• _Your goal_
In the material below, find how many lines contain the string "could". Write only that number.

***

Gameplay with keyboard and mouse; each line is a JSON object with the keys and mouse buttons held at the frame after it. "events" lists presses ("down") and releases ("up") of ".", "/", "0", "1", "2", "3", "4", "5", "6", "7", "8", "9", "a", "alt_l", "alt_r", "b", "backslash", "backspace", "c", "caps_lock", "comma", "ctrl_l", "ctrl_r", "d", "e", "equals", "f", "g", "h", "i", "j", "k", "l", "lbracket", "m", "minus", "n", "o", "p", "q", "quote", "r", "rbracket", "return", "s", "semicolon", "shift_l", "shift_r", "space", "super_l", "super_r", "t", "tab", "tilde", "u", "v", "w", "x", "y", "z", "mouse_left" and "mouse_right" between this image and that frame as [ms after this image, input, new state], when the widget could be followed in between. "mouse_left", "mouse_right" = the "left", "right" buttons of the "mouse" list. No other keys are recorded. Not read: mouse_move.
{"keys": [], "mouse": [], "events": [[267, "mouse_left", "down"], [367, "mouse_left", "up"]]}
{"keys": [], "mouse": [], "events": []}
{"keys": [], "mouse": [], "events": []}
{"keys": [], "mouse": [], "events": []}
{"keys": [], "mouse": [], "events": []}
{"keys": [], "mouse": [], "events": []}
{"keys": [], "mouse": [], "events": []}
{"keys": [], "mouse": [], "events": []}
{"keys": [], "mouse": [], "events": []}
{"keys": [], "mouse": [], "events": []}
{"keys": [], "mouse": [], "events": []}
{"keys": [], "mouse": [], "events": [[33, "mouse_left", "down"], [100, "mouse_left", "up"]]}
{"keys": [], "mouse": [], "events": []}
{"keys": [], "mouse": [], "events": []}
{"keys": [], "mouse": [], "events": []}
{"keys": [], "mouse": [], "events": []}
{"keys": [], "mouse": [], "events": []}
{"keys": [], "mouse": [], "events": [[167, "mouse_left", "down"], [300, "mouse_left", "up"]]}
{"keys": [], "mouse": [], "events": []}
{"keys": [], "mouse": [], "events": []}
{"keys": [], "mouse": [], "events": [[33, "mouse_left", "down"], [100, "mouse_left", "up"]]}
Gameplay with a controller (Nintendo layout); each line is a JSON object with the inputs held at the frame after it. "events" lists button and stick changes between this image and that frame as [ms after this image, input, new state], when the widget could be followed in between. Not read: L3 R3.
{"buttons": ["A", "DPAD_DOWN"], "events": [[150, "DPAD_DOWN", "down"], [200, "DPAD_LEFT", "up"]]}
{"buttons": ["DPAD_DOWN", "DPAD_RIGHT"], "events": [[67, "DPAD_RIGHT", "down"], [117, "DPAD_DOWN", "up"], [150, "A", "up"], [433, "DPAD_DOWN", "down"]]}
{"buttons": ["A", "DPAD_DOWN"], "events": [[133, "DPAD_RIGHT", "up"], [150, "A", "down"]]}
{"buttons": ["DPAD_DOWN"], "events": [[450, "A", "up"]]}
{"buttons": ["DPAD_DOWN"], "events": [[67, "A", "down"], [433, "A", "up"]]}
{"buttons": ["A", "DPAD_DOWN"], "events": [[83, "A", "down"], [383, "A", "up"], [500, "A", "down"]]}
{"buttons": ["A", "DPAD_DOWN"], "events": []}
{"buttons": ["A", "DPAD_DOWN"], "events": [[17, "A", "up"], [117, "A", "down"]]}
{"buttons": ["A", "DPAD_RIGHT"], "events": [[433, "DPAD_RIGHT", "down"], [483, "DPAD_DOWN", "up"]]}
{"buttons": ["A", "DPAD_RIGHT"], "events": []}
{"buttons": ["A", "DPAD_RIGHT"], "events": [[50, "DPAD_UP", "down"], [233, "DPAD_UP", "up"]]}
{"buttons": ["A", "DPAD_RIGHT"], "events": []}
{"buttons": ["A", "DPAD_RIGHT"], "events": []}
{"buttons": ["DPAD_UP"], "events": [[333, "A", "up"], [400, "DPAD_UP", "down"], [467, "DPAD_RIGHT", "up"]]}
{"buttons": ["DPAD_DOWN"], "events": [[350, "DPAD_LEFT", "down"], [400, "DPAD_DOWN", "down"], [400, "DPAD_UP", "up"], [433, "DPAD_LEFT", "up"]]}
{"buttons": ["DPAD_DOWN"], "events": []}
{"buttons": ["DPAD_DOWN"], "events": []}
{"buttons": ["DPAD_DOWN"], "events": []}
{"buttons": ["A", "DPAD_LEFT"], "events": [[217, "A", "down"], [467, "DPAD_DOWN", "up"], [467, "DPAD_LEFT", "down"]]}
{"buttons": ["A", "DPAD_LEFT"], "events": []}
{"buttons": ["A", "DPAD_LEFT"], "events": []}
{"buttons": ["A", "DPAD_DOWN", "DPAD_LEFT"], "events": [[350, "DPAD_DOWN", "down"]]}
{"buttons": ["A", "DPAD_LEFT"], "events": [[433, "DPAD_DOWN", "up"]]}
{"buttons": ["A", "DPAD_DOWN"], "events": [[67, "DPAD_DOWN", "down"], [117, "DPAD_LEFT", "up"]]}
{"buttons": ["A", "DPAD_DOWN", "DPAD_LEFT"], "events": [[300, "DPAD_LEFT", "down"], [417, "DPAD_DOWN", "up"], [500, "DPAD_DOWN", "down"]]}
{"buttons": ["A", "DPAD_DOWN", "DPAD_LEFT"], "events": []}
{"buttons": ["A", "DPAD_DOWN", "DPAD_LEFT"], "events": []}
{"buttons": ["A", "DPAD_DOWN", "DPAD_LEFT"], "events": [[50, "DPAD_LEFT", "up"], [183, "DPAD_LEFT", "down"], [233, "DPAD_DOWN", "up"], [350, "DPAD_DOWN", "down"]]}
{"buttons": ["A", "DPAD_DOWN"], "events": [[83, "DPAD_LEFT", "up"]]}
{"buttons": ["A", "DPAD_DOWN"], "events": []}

***

• _Your solution_
2